Killeavy St Moninna's GAC/CAOLIN MACCA GAC
- Founded:: 1888
- County:: Armagh
- Colours:: Green and black
- Grounds:: Killeavy Memorial Park (Páirc Chuimhneacháin Chill Shléibhe)

Playing kits
| Standard colours |

= Killeavy St Moninna's GAC =

Armagh-based Gaelic games club

Killeavy Saint Moninna's Gaelic Athletic Club (CLG Naomh Moninne, Cill Shléibhe) is a Gaelic Athletic Association club based in Killeavy, County Armagh, near Newry, Northern Ireland. Killeavy won the 2012 Armagh Intermediate Football Championship and participates in other Armagh GAA football, ladies' football, hurling and camogie competitions.
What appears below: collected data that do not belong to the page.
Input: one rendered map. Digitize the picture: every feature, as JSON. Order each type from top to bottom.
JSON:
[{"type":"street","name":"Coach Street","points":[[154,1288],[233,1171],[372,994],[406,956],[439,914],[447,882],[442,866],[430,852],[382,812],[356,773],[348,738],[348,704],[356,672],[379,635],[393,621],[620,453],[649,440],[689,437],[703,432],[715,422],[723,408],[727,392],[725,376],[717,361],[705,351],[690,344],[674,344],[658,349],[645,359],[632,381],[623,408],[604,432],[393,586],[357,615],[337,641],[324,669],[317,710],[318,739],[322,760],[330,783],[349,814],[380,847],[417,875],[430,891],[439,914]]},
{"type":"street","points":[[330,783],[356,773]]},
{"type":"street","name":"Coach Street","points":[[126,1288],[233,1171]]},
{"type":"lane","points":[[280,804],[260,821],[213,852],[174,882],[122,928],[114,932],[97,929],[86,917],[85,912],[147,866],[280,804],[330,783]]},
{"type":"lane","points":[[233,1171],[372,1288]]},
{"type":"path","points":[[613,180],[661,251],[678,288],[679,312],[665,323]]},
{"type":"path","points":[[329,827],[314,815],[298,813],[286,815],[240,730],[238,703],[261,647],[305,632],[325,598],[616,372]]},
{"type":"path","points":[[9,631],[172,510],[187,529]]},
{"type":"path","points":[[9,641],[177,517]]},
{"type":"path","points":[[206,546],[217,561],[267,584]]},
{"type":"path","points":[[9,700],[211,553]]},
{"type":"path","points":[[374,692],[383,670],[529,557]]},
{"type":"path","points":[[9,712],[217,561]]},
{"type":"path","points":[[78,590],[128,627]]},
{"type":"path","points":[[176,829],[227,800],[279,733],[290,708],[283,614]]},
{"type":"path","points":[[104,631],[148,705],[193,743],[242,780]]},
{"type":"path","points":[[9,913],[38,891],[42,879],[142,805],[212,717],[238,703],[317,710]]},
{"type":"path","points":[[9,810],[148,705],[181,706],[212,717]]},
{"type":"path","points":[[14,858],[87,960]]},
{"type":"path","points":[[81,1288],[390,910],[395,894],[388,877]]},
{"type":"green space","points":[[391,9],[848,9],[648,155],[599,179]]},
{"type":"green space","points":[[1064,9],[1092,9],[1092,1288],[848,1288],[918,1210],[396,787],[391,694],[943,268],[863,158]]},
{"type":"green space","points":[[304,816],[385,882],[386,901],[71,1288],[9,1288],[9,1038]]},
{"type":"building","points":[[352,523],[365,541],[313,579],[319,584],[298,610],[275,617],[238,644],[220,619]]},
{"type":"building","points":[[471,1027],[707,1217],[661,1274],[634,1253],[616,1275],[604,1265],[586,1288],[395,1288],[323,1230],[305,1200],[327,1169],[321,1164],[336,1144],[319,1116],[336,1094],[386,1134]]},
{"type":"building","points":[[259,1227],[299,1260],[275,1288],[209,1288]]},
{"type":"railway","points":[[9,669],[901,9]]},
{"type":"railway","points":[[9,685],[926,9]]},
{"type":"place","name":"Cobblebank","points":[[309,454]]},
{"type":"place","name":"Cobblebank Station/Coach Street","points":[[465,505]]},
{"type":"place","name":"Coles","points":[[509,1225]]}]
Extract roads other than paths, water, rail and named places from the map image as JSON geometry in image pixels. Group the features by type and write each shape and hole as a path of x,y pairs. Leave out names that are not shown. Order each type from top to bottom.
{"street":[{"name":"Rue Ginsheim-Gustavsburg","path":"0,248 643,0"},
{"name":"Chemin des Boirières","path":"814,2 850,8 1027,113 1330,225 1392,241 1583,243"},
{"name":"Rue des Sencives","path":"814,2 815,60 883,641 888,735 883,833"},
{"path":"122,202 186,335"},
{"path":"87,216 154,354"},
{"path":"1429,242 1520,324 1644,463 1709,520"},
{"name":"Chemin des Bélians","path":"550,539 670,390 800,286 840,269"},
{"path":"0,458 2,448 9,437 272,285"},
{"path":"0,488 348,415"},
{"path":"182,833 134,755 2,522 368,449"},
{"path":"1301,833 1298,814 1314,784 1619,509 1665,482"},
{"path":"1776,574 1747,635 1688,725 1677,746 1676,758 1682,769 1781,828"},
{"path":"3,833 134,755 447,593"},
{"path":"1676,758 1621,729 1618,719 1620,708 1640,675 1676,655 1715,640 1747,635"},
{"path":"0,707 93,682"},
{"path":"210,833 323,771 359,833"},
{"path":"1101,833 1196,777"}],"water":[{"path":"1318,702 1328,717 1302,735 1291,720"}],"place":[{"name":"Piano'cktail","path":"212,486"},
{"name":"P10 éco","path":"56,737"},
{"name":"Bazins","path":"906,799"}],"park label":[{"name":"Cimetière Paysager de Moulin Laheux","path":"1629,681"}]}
It is one of the largest clubs in the county, fielding upwards of 20 teams from Under-8 to Senior levels, and has been Ulster Club of the Year. The club's ground is Killeavy Memorial Park (Páirc Chuimhneacháin Chill Shléibhe).
==History==

The club is one of the oldest in Armagh, having been founded in 1888. It marked its 125th anniversary in 2011 with a series of celebrations.

==Gaelic football==
It is one of a small number of clubs to have won the county Junior, Intermediate and Senior titles.

Killeavy defeated Crossmaglen in 1914 to win the Armagh Senior Football Championship by 3-02 to 1-01. It retained the title in 1915, beating Bessbrook Geraldines 0-04 top 0-02. The club won the Armagh Junior Football Championship in 1932. In the 1948 Senior final Killeavy was leading St Peter's of Lurgan by 2-04 to 3 points when the match had to be abandoned.

Killeavy won the Armagh Junior title again in 1980. In 1986 the club lifted the Armagh Intermediate Football Championship title, defeating Grange 1-15 to 1-11 in a reply. The club appeared again in the 2012 IFC final, defeating St Peter's by 0-15 to 2-08.

In 2009 Killeavy provided three players - James Donnelly, Kealan Downey and Conor King - for the Armagh team that won the All-Ireland Minor Football Championship.

===Notable players===

- Stevie McDonnell, Armagh player 1999-2012, triple All Star
- Paul Watters, Armagh player, 2005 NFL winning team

===Honours===
Armagh Minor Football Championship (5)

1954, 1987, 1996, 1997, 2012,

- Ulster Minor Club Football Championship (1)
  - 1987; Runners-up 1996, Runners-up 2012.
- Armagh Senior Football Championship (3)^{†}
  - 1914, 1915, 1948^{†}; Runners-up 1924, 1951, 1955, 1988
- Armagh Intermediate Football Championship (2)
  - 1986, 2012, 2017; Runners-up 1966, 1983
- Armagh Junior Football Championship (2)
  - 1932, 1980

^{†} 1948 SFC final abandoned with Killeavy in lead

==Hurling==
Eddie Fearon was the Armagh captain when they won the Allianz National Hurling League Division 3 Final on 30 April 2006, beating Longford in Kingspan Breffni Park, County Cavan - the first Armagh man to lift hurling silverware for the county in a long time.

Niall Benedict Oneill, midfield when playing for the Armagh junior championship winning team and put in man of the match display. With a score 0-0 from play (0-0f).

==Ladies' Gaelic football==
===Notable players===
- Aileen Matthews, member of Armagh's 2005 All-Ireland Junior Championship winning team

==Camogie==
There are under-8, under-10, under-12, under-14, under-16 and senior teams.

==Facilities==
GAA President Seán Kelly opened Killeavy's new pitch in 2005, when Armagh beat Meath in a challenge match.

Activities organised by the social club include céilí dancing and whist.